What to produce:
The answer must be every line below that contains the string "action".

━━━━━━━━━━━━━━━━━━━━━━━━━━━━━━

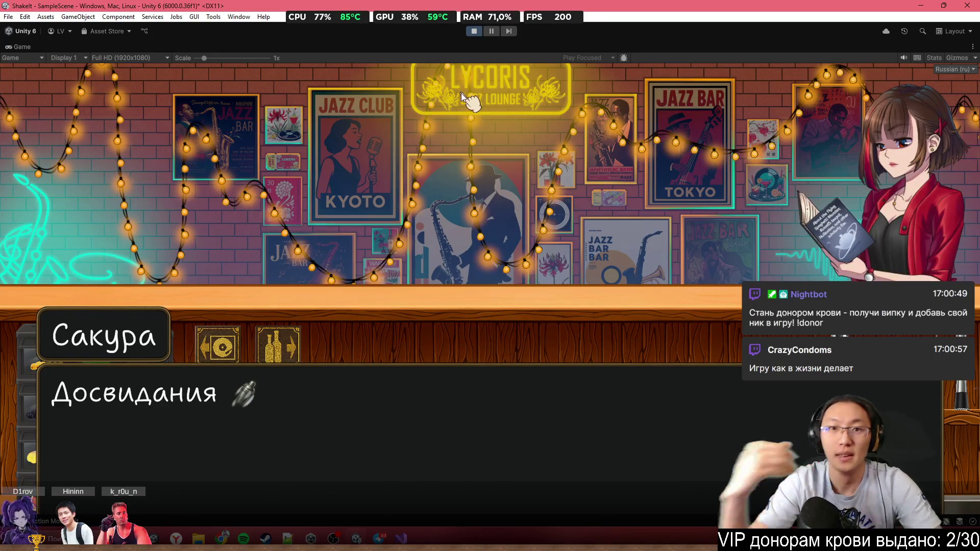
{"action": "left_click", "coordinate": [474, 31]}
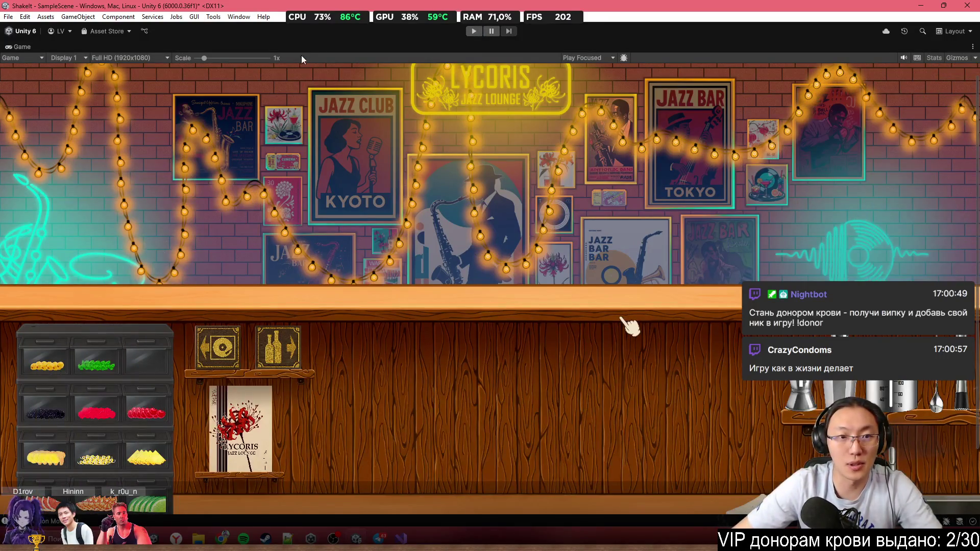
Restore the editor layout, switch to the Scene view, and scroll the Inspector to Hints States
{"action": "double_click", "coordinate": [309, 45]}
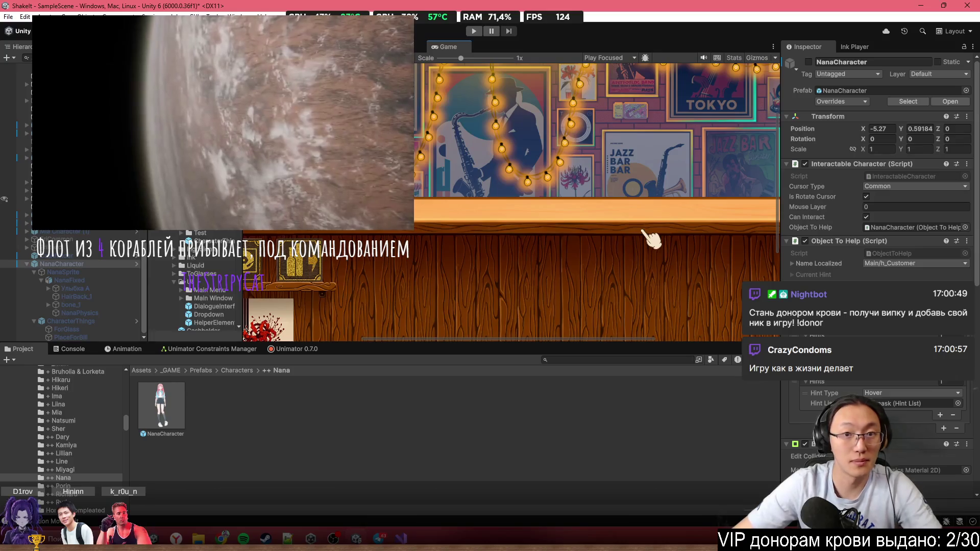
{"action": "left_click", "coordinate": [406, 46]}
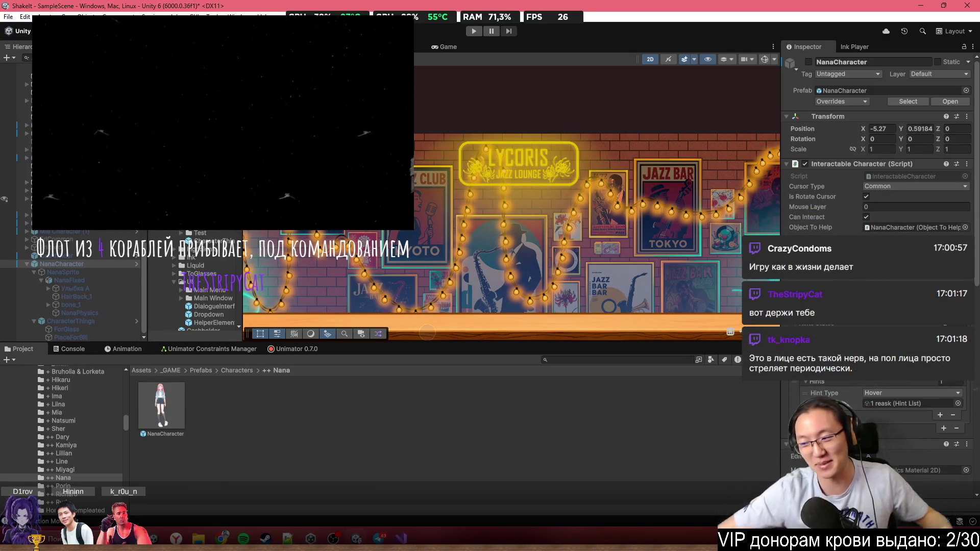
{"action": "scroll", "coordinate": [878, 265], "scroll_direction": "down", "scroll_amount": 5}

━━━━━━━━━━━━━━━━━━━━━━━━━━━━━━

Your solution:
{"action": "left_click", "coordinate": [474, 31]}
{"action": "double_click", "coordinate": [309, 45]}
{"action": "left_click", "coordinate": [406, 46]}
{"action": "scroll", "coordinate": [878, 265], "scroll_direction": "down", "scroll_amount": 5}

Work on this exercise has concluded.